For many investors, a high-performance fund is one that zooms ahead of the market. But what is the market?
As a pacesetter for their funds, investors often turn to the performance of a widely used index such as the Dow Jones Industrial Average – the average value of 30 large industrial stocks – or perhaps the S&P 500 index, which includes stocks from 500 leading companies in leading industries. However, these indices aren’t the market and may not be relevant for the individual investor.
Consider the S&P 500 index. Even though the equities are chosen to represent the U.S. economy, the list isn’t comprehensive. There are more than 5,000 stocks listed on the New York Stock Exchange and the S&P actually tracks only a small percentage of these.
Moreover, the S&P 500 is made up of essentially one asset class: large-capitalization companies.

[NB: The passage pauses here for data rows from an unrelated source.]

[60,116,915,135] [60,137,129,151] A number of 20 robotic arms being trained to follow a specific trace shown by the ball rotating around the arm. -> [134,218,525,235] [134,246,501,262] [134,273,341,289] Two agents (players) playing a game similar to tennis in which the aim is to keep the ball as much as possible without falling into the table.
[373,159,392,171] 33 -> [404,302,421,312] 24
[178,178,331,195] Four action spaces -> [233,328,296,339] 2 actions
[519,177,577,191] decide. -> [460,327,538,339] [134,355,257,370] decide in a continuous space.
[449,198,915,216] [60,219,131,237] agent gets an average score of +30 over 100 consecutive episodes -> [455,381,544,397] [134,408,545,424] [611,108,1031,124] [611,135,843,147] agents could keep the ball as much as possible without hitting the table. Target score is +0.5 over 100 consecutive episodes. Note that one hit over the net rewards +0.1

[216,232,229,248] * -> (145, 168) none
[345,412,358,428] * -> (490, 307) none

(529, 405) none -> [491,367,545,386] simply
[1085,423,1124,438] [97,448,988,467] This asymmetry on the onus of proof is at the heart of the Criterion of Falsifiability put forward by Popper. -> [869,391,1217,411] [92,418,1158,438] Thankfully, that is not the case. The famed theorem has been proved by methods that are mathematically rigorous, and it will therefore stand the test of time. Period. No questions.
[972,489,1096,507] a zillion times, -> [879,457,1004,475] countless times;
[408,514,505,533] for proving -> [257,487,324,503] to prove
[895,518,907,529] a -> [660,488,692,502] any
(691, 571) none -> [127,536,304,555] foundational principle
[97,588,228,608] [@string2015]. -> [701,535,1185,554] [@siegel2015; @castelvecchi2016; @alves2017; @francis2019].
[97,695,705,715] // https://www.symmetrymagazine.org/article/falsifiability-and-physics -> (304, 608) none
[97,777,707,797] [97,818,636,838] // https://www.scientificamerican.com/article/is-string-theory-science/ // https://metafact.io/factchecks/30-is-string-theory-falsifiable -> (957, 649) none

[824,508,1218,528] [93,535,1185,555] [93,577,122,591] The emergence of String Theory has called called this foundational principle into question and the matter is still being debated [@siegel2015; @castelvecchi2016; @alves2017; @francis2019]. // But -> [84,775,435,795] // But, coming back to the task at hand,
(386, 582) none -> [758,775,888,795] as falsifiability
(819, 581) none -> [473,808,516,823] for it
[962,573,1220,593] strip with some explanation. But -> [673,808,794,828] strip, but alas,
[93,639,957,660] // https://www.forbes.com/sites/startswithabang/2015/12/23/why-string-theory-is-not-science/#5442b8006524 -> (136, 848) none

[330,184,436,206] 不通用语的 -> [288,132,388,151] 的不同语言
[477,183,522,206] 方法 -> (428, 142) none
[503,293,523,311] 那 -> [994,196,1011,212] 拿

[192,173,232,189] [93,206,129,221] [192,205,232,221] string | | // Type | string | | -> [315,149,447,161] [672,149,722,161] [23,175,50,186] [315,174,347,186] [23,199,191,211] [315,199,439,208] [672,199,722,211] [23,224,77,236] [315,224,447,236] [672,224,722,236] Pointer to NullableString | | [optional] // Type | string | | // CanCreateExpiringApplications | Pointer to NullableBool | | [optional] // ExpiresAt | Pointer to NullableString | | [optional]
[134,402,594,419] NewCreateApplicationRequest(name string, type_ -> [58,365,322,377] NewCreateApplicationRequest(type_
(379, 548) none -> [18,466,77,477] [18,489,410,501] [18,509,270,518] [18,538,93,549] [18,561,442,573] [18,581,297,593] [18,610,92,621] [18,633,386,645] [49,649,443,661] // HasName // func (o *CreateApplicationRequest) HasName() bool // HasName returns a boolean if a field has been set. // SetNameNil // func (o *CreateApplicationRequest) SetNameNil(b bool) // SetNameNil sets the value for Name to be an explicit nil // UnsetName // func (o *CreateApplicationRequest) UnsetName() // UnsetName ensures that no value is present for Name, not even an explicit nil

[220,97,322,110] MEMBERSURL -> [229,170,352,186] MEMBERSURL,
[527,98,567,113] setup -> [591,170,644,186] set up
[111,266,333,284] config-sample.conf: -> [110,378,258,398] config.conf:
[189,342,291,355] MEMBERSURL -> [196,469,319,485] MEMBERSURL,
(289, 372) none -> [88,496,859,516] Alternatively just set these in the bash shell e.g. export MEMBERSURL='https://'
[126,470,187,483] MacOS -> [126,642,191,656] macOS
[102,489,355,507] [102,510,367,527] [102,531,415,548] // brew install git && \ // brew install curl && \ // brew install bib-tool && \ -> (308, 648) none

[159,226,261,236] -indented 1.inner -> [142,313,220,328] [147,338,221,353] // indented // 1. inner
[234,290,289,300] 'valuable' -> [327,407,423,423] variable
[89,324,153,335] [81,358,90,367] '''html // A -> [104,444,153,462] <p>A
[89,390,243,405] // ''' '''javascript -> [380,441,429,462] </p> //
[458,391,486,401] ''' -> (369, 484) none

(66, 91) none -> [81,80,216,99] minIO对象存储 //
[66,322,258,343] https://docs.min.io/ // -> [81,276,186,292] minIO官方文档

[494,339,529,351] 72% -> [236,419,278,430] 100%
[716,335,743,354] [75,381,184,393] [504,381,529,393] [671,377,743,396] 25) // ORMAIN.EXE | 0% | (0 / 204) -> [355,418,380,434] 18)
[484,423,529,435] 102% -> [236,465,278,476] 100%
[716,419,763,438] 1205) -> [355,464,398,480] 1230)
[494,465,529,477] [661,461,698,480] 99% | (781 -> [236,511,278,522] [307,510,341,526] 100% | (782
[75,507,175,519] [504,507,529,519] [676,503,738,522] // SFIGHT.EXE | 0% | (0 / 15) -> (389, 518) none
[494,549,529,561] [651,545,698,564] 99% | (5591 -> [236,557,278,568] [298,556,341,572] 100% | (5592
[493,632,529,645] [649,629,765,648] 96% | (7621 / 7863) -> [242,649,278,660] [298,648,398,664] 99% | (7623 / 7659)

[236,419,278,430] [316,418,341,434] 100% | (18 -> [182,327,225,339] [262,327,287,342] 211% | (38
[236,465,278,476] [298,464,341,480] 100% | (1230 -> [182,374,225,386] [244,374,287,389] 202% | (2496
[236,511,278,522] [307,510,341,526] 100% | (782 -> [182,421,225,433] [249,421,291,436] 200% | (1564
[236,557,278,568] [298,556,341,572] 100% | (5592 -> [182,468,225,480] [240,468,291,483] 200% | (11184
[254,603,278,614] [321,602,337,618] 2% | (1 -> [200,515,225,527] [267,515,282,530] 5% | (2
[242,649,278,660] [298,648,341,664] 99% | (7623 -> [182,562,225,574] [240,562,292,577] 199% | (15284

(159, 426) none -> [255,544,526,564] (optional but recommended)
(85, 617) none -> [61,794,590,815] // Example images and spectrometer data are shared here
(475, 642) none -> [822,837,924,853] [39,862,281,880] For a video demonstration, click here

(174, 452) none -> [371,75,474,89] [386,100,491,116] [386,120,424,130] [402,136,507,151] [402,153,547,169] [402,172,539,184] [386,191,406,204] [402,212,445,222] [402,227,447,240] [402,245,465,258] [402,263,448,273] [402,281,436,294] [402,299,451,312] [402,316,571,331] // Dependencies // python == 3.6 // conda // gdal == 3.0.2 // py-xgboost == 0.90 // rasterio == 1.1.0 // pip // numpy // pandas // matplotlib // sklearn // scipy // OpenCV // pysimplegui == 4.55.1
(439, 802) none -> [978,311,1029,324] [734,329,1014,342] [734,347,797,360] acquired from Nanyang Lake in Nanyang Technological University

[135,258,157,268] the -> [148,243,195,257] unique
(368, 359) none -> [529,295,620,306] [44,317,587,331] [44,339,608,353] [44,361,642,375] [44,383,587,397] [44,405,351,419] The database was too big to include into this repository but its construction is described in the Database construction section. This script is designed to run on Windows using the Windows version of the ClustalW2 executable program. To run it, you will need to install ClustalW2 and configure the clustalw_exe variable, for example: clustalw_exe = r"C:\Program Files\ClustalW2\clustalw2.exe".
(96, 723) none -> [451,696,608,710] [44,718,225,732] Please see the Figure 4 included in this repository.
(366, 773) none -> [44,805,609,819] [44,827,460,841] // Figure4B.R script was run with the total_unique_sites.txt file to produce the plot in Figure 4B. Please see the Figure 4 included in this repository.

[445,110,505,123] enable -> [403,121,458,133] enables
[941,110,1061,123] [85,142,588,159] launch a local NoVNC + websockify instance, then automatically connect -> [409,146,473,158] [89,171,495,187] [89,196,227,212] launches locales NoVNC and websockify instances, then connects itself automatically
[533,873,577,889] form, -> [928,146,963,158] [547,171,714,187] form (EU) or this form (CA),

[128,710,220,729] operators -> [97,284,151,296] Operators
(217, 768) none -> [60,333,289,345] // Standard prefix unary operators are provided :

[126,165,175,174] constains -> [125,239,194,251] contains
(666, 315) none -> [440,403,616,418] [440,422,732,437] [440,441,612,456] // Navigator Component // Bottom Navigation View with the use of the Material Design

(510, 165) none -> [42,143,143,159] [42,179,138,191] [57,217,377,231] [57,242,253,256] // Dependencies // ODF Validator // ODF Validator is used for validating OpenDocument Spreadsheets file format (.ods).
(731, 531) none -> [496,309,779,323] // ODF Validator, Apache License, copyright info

So, if your fund contains small-capitalization stocks, the S&P 500 might not be an accurate gauge of its performance.
In fact, the S&P 500 index isn’t always an accurate gauge even for funds that consist mainly of large-capitalization companies, because it isn’t equally weighted. The largest and often most popular stocks account for the majority of the index’s performance. These popular stocks have a weighting several hundred times that of the less popular stocks.
That doesn’t mean you should ignore the S&P 500 and other indices.
However, to use an index as a pacesetter, you might want to ascertain whether its securities are comparable to those in your fund’s portfolio.